■ **What is required**
Report each line of the records below that uses the word "visitare".

■ **Source data**
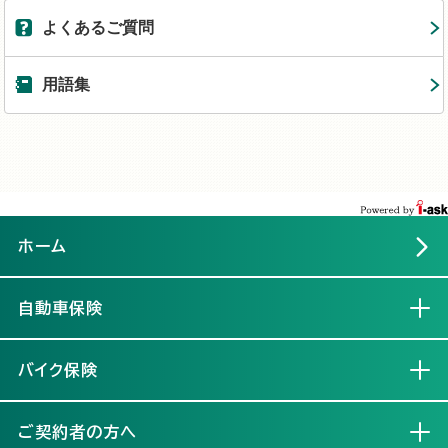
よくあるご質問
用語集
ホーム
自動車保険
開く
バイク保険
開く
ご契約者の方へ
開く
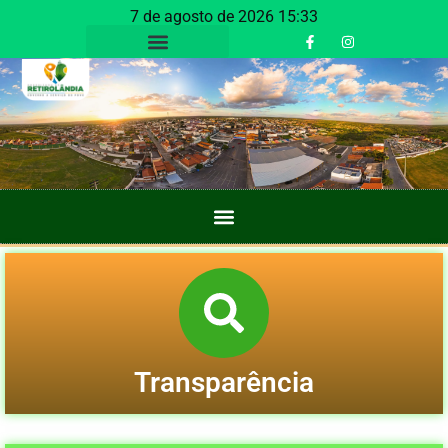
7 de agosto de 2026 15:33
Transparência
* * *
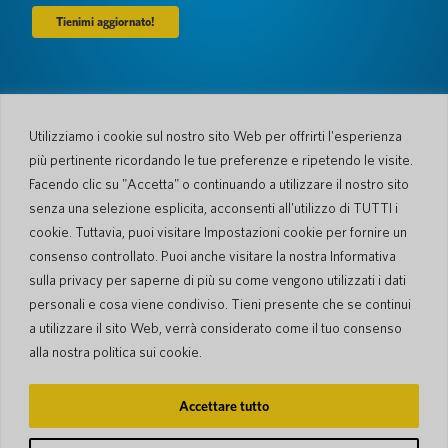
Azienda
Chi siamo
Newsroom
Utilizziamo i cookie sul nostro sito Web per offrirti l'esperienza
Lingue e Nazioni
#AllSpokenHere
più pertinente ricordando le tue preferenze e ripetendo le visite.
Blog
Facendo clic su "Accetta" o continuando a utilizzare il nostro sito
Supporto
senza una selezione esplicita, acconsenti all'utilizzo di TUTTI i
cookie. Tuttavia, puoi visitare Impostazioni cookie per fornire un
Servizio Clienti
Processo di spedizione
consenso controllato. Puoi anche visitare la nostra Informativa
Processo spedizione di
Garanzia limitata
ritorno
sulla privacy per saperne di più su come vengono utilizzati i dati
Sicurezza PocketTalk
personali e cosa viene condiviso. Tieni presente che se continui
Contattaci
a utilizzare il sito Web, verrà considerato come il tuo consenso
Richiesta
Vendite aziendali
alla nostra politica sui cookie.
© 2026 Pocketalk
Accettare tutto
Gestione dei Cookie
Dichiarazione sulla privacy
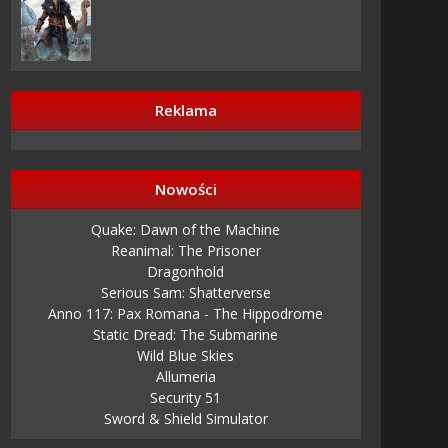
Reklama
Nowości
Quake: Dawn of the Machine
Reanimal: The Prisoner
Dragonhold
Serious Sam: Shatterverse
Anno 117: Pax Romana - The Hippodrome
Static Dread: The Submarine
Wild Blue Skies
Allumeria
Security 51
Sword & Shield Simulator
* * *
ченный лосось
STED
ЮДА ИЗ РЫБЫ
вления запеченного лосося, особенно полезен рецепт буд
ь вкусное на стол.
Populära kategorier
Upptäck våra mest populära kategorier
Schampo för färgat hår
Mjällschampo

■ **Problem solution**
cookie. Tuttavia, puoi visitare Impostazioni cookie per fornire un
consenso controllato. Puoi anche visitare la nostra Informativa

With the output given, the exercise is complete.